● **WORK REQUIRED**:
Beginning at the line that contains "ITI-CE-11th-Floor: 30000 -> 34800" and finishing at the line that contains "4.5072: 49936 -> 53488", output the data below exactly. Include both end lines and no pictures.

● **GIVEN RECORDS**:
[Start of section]

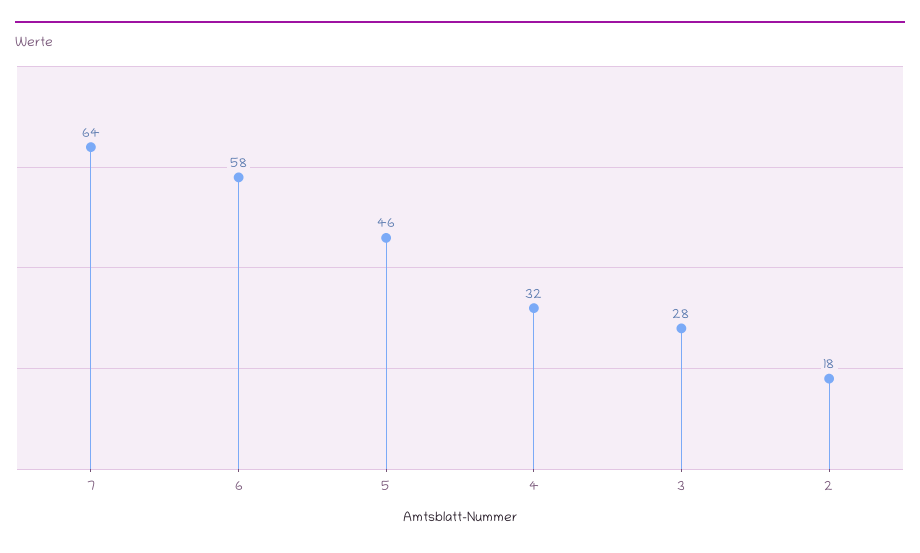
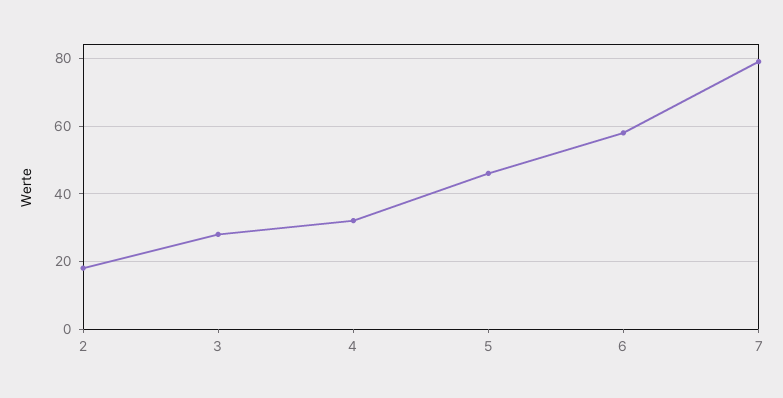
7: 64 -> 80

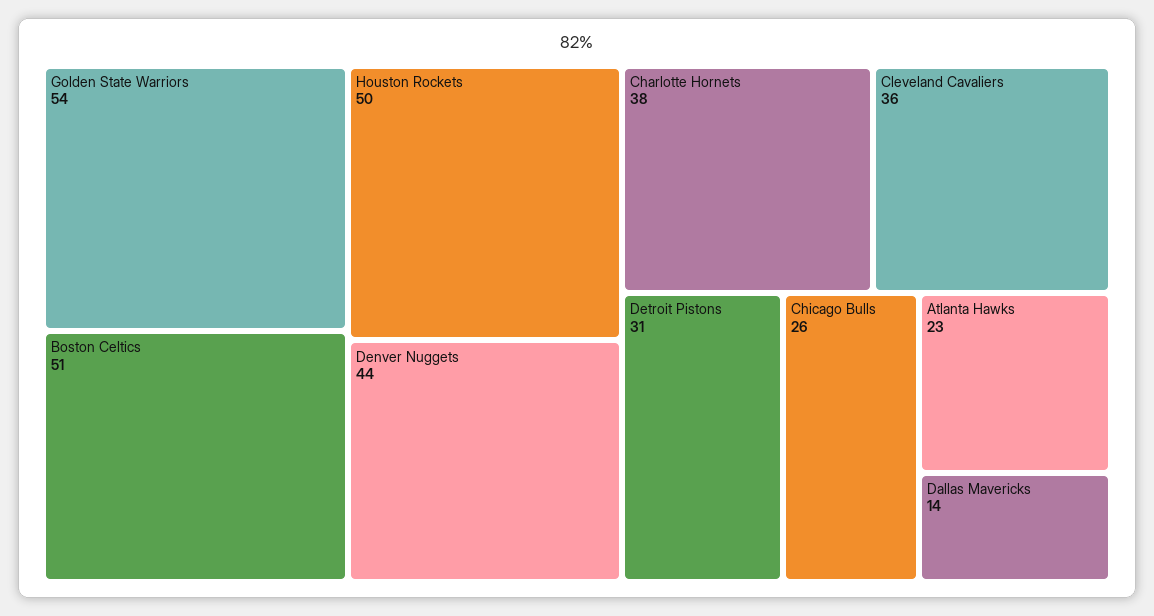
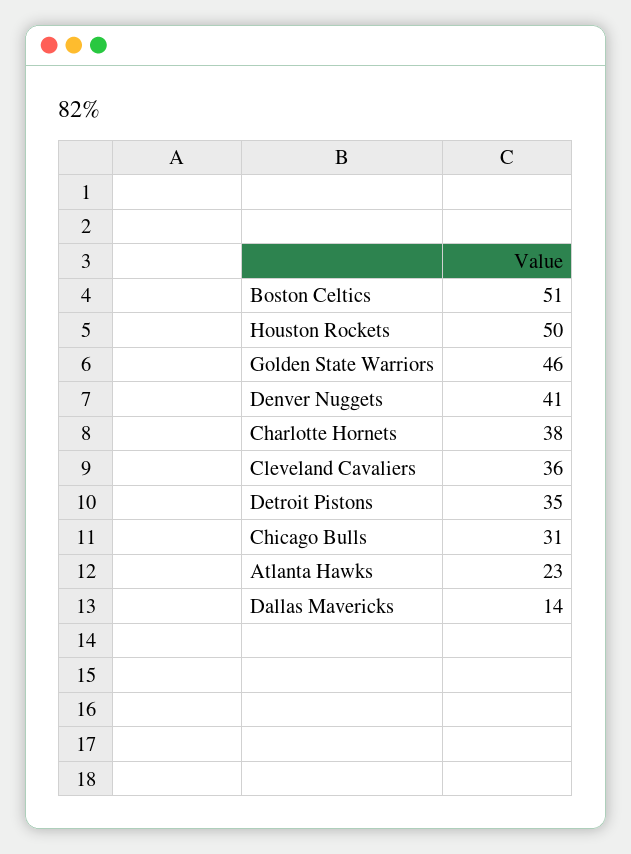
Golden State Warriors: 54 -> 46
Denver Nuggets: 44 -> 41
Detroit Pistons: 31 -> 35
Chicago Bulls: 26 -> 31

[End of section]
[Start of section]

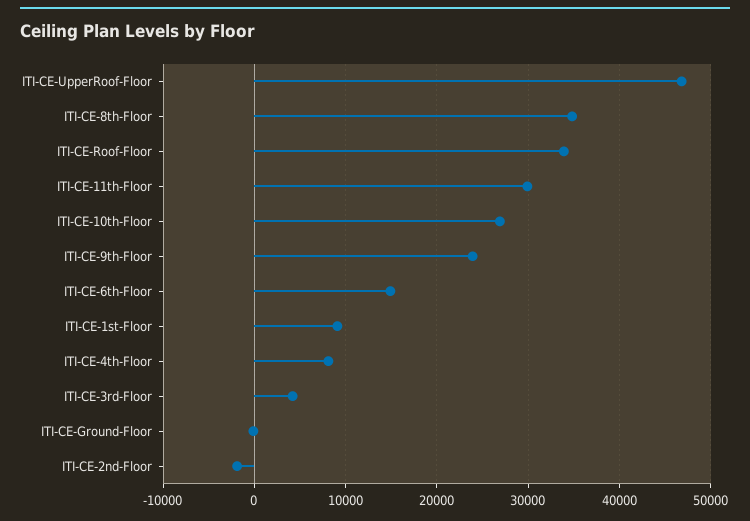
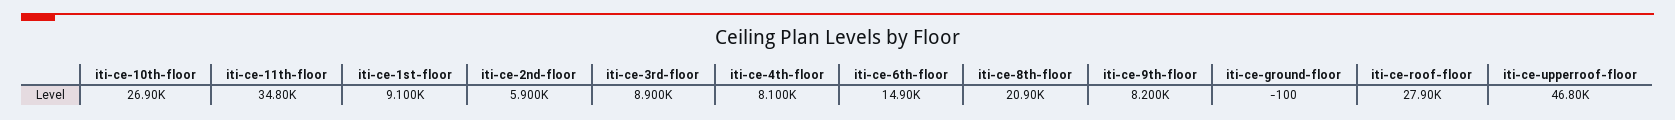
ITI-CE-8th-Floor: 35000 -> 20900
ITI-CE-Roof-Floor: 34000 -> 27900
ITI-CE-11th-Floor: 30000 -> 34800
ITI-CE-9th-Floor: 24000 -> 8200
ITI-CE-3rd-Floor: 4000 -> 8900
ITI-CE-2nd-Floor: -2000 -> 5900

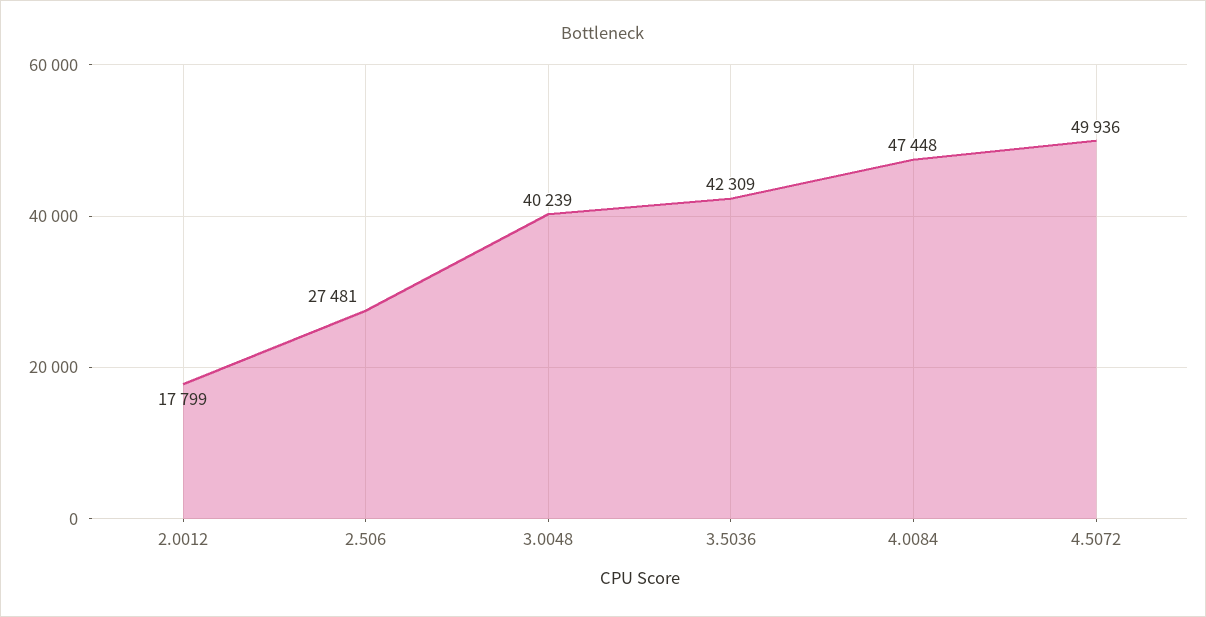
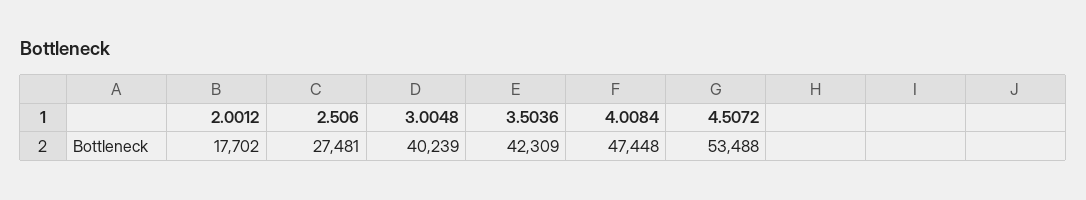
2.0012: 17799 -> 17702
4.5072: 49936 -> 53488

[End of section]
[Start of section]

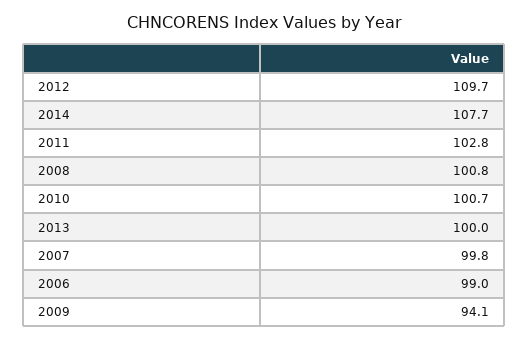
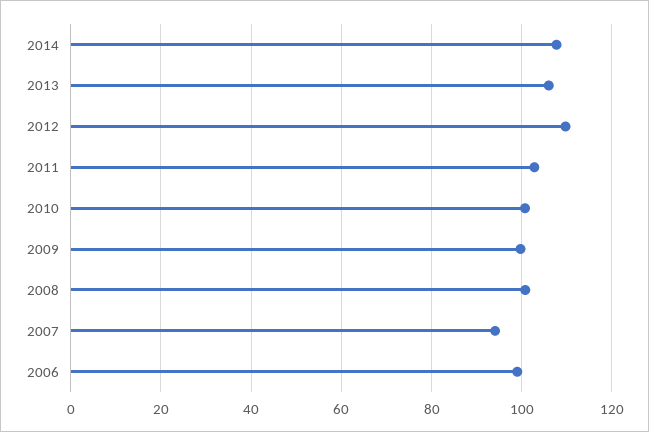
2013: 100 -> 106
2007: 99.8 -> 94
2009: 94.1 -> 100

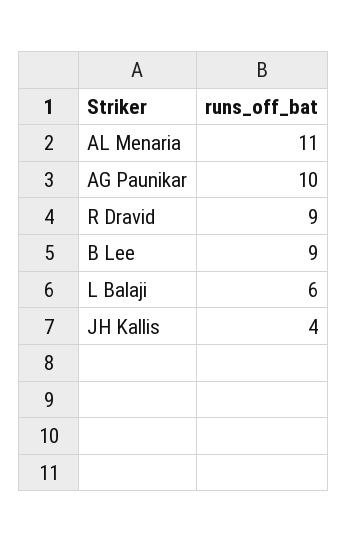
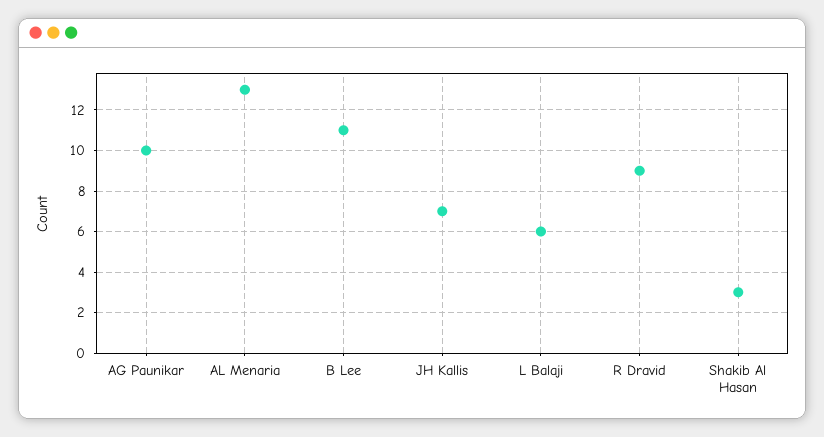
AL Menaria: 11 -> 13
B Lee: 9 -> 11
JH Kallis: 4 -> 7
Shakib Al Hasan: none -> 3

[End of section]

● **COMPLETED EXERCISE**:
ITI-CE-11th-Floor: 30000 -> 34800
ITI-CE-9th-Floor: 24000 -> 8200
ITI-CE-3rd-Floor: 4000 -> 8900
ITI-CE-2nd-Floor: -2000 -> 5900

2.0012: 17799 -> 17702
4.5072: 49936 -> 53488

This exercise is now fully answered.